Además, la central propiamente tal ocupará un reducido espacio: son 14,5 hectáreas. Y se dispondrá de un terreno de la misma extensión para que agricultores locales puedan explorar nuevos cultivos, así como también se prestará asistencia técnica para la actividad agrícola y ganadera de los sectores vecinos a la planta.

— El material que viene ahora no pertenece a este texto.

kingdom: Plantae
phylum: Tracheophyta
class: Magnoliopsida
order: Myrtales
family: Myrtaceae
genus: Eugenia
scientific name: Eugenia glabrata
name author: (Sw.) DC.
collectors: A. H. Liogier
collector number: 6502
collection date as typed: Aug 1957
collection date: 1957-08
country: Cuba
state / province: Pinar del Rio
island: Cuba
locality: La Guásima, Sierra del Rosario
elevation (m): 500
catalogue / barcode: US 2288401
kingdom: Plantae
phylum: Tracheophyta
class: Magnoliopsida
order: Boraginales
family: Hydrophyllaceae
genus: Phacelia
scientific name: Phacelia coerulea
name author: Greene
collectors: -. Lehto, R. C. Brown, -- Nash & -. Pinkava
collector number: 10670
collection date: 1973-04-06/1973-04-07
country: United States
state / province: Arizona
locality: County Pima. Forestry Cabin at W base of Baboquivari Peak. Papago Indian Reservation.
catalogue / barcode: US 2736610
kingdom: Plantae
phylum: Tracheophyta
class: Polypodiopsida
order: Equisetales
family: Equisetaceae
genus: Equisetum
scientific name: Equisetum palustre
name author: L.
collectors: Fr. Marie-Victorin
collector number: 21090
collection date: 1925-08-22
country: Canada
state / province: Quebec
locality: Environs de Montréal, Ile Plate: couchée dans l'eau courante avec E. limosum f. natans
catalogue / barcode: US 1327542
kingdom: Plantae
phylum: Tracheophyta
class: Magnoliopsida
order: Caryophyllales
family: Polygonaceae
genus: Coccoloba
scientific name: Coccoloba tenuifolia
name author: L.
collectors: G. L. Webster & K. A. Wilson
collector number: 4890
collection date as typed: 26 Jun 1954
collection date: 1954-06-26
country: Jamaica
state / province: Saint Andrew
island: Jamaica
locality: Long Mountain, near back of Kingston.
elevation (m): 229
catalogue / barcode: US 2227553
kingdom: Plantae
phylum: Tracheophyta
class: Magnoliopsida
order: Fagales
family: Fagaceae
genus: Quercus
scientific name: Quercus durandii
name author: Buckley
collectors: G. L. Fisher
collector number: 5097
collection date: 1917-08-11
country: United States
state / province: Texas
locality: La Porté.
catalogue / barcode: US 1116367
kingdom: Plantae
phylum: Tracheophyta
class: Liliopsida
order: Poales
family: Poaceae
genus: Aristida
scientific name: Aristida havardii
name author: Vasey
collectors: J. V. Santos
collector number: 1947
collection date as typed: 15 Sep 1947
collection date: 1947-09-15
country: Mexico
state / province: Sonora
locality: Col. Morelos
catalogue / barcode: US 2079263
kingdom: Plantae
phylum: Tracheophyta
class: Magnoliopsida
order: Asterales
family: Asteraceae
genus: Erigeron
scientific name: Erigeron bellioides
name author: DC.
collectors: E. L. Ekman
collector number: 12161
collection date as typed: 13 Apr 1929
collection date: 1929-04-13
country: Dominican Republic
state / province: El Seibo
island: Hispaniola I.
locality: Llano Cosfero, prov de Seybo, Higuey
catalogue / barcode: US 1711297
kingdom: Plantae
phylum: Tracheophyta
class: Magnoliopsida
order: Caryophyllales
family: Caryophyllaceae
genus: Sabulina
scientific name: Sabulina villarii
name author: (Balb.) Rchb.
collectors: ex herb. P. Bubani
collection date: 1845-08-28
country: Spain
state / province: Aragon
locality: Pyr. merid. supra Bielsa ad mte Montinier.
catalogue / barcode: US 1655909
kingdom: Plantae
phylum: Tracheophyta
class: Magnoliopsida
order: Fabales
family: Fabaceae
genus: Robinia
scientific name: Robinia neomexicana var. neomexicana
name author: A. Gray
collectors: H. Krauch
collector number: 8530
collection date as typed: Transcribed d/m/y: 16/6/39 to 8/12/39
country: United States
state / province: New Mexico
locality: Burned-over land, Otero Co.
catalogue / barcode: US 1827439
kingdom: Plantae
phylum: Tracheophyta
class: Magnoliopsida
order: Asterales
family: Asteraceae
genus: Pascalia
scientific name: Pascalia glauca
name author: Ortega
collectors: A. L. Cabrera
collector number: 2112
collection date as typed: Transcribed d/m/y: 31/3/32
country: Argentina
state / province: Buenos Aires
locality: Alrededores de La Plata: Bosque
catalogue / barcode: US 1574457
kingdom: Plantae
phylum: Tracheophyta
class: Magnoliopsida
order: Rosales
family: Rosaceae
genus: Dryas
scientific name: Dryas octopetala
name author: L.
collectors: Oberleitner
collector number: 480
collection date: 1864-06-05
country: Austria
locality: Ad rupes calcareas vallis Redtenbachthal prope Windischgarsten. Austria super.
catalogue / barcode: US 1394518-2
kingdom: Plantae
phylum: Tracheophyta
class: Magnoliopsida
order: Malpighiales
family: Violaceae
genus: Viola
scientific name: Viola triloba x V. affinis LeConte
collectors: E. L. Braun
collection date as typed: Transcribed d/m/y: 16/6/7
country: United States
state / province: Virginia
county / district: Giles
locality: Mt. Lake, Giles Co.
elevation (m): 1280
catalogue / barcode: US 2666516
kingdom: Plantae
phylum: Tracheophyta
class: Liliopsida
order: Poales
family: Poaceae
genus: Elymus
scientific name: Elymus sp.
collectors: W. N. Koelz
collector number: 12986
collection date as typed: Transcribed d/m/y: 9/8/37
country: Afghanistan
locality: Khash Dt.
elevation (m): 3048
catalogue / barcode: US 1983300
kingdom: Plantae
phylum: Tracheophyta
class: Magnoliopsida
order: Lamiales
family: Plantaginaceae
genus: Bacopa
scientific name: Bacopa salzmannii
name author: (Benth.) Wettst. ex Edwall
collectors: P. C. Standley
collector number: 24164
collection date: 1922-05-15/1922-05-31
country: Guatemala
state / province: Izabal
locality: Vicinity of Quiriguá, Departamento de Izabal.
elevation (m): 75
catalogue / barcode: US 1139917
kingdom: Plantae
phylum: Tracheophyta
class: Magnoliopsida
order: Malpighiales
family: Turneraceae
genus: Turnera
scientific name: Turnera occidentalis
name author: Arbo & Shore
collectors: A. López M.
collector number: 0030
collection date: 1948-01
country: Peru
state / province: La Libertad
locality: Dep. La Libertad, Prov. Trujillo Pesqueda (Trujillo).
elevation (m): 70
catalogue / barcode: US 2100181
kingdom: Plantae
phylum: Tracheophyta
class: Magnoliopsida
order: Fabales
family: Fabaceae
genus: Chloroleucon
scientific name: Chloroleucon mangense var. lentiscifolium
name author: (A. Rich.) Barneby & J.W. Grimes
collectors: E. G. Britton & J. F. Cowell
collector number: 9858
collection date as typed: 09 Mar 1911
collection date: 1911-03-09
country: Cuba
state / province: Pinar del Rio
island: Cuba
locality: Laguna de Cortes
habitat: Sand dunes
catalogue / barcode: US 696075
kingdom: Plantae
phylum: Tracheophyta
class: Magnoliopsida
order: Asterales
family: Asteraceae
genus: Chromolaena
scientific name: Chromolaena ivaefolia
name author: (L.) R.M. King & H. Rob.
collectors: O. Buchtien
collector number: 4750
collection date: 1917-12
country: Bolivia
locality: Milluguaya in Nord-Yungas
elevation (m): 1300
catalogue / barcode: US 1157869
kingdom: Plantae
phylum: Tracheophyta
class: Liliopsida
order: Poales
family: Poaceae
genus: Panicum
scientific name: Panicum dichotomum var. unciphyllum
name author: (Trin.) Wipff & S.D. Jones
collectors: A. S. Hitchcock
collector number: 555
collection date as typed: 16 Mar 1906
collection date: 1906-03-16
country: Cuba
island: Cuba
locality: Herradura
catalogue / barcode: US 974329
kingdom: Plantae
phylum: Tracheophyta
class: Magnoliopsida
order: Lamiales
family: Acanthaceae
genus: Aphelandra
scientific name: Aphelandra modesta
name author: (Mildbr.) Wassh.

La disponibilidad de gas natural es vista como una amenaza, pero también como una oportunidad de desarrollo para la zona.
Según Juan José Gana, “puede ser un incentivo para el desarrollo de otras industrias, no solo en Bulnes, sino que en toda la región, pero pueden ser compatibles con la agricultura, como la agroindustria, ejemplo de ello es la planta de Orafti, que se instaló en Pemuco por la disponibilidad de gas natural. Y Bulnes tiene que elegir su modelo de desarrollo, y parte de él puede ser el turismo, parte puede ser agrícola, pero parte de él también tiene que ser industrial. Bulnes, claramente se va a ver beneficiado si llegan más industrias a la comuna”.

Impacto económico

Cuando se habla del impacto económico, la empresa destaca la generación de empleos durante los tres años que demore su construcción, tanto directos e indirectos, por la demanda de servicios, sin embargo, los opositores advierten que durante su operación los beneficios serán casi nulos, por su funcionamiento altamente automatizado.
Desde la empresa, sin embargo, afirman que “nuestra principal contribución hacia la comunidad de Bulnes será compartir los beneficios por la generación de energía a través de un Fondo de Desarrollo Local que permitirá a la comunidad postular a financiamiento para iniciativas con positivo impacto local”, así como también destacan que al instalar la casa matriz en Bulnes, la patente comercial será pagada en la comuna.

El proyecto

La central de ciclo combinado a gas natural El Campesino es un proyecto de la empresa Biobiogenera que se pretende emplazar en Bulnes, en cuya propiedad participa la mayor generadora de Francia, EDF. 
El Campesino tendrá una potencia instalada de generación de 640 MW y representará una inversión de US$804 millones.
Paralelamente, la firma también desarrollará el terminal regasificador que se levantará en Lirquén, donde se recibirán los buques con Gas Natural Licuado (GNL) importado, obra que representará una inversión de 165 millones de dólares. Este proyecto obtuvo en junio pasado su aprobación por parte de la Comisión de Evaluación, con 9 votos favorables a la iniciativa y una abstención.